Texto do documento ::
UE obriga Google a abrir Android e dados para OpenAI e concorrentes de IA

O Google, empresa controlada pela Alphabet, foi obrigado pela União Europeia (UE) a abrir parte de seus serviços para a OpenAI e outras companhias de inteligência artificial (IA) e buscas online. A decisão, detalhada na última quarta-feira (15), faz parte de um esforço dos reguladores do bloco para limitar o poder das chamadas ‘Big Techs’.

A determinação da Comissão Europeia ocorre após seis meses de um processo para ajustar a operação do Google à Lei dos Mercados Digitais (DMA). O objetivo central é garantir que o mercado seja mais competitivo e que o Gemini, a IA do Google, não domine sozinha o ecossistema.

Na prática, o Google terá que liberar o acesso a 11 funcionalidades do sistema Android. Isso permitirá que concorrentes criem assistentes de IA que possam ser ativados por comandos de voz semelhantes ao famoso “Ok Google”. Com isso, o usuário poderá, por exemplo, pedir um táxi ou buscar informações locais usando a IA de outra empresa diretamente no aparelho.

Essas mudanças no sistema operacional Android devem chegar aos usuários a partir de julho de 2027, por meio de atualizações futuras do software.

O Google, no entanto, não concordou com a decisão. Em comunicado enviado por e-mail, o advogado da empresa, Kent Walker, expressou preocupação com a segurança dos dados. “As decisões anunciadas hoje podem comprometer proteções essenciais de privacidade e segurança para milhões de europeus”, afirmou Walker.

Dados fornecidos ::
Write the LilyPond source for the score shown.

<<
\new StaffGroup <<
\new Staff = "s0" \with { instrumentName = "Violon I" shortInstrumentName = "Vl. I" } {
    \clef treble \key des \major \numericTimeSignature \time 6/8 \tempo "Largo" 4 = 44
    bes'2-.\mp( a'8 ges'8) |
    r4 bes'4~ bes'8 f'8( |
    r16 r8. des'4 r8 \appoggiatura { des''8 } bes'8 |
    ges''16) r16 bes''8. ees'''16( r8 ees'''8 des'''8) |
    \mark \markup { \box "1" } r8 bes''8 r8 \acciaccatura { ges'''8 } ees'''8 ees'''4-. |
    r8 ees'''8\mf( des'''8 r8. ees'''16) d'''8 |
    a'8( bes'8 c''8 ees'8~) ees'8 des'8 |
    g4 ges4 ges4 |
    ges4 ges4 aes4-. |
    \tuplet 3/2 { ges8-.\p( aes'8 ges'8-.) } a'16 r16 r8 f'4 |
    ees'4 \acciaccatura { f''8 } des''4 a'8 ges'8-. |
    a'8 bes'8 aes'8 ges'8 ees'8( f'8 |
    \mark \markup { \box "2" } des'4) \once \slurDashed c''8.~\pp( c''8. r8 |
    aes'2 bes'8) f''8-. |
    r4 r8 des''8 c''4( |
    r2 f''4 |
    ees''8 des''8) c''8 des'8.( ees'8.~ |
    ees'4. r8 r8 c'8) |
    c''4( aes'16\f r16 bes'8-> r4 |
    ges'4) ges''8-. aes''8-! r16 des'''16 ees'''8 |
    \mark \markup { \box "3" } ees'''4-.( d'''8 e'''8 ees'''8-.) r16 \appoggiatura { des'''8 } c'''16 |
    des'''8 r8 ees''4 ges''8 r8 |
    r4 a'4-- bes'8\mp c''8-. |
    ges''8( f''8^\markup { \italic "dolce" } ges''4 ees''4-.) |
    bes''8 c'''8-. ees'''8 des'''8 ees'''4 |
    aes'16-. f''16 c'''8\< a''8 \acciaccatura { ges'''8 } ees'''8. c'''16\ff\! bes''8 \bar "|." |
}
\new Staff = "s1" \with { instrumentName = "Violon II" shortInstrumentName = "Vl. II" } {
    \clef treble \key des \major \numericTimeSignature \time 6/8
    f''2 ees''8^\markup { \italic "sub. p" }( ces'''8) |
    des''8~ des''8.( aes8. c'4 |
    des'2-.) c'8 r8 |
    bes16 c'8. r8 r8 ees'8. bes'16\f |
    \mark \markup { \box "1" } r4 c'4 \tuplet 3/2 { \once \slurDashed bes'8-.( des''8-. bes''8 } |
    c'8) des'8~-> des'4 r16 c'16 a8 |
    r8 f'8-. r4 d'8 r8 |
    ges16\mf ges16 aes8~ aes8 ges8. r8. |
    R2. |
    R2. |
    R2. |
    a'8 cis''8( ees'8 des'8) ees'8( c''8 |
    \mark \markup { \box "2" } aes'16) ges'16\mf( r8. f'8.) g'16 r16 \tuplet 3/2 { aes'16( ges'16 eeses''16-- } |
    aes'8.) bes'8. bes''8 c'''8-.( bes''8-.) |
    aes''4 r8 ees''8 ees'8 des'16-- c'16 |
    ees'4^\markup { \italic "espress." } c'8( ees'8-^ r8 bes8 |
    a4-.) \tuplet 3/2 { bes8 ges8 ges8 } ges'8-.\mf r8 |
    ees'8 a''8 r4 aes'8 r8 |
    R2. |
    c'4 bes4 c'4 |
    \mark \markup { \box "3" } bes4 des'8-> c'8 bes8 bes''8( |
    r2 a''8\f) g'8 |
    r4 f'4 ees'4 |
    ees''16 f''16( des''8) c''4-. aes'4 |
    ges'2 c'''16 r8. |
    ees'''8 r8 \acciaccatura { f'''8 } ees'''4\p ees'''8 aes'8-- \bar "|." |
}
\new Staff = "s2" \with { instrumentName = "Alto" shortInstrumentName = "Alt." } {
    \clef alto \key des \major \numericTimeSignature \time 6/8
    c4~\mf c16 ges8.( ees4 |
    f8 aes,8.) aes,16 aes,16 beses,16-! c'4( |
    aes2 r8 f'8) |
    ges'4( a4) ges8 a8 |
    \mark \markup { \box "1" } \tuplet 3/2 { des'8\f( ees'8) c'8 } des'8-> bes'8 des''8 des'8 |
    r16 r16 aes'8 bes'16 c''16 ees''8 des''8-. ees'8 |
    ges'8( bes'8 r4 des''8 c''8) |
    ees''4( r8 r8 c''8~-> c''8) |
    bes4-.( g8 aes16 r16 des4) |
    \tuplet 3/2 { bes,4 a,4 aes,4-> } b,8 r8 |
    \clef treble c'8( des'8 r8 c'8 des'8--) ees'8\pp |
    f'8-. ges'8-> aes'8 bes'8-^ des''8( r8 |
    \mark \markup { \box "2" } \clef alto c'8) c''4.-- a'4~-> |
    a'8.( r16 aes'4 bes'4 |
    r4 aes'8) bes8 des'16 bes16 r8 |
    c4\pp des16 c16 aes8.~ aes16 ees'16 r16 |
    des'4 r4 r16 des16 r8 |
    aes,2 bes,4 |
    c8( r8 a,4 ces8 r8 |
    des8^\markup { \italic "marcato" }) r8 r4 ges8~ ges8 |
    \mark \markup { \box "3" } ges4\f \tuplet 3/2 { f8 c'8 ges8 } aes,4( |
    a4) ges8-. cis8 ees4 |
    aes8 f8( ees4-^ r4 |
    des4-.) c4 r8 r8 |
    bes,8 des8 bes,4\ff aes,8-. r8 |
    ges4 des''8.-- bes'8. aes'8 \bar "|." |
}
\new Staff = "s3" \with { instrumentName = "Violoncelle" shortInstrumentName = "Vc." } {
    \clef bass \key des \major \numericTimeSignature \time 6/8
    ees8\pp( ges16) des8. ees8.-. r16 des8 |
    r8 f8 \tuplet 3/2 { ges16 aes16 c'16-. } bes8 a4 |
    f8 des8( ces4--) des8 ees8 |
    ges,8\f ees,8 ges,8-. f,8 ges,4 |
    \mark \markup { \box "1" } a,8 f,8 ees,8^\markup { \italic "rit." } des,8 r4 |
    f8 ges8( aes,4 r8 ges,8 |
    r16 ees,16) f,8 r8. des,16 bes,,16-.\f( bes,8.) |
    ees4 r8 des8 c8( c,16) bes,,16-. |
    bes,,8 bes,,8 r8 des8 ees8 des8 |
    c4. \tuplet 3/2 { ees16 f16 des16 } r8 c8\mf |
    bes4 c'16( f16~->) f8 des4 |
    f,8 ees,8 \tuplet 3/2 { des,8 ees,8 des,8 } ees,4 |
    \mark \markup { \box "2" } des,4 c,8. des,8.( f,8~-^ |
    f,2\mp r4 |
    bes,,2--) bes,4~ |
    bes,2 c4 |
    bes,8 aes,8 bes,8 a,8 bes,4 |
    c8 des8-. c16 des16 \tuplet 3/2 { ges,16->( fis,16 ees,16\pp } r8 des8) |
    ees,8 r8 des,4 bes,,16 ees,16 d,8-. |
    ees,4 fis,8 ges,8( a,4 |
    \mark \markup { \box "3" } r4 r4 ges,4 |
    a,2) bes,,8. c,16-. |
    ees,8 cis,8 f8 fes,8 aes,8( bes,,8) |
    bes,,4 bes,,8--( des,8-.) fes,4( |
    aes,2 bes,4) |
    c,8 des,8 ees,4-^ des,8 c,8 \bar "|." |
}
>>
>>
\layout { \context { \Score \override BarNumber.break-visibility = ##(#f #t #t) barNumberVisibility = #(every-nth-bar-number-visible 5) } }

Tarefas do exercício ::
a: Liste todas as empresas mencionadas pelo nome no texto sobre a decisão da UE.
b: Retome o texto sobre a decisão da UE a partir da última frase apresentada e dê continuidade a ele.
O material não tem relação com o texto sobre a decisão da UE.

Respostas das tarefas ::
a: Google, Alphabet, OpenAI

b:
O representante do Google ainda completou: “Temos apresentado repetidamente soluções para proteger os usuários e, ao mesmo tempo, atender aos objetivos da DMA, mas essas decisões ignoram evidências significativas dos possíveis impactos negativos para os usuários”.

Em resposta, a Comissão Europeia garantiu que a medida possui travas de segurança. O órgão afirmou que o Google só precisará liberar os recursos para empresas que comprovem rigorosos critérios de proteção de dados e segurança cibernética.

Além do sistema Android, a decisão obriga o Google a compartilhar dados anonimizados de suas buscas com a OpenAI e outros chatbots de IA. Essa medida, que entra em vigor em janeiro do próximo ano, prevê inclusive a criação de uma metodologia para definir quanto as empresas concorrentes deverão pagar por esse acesso.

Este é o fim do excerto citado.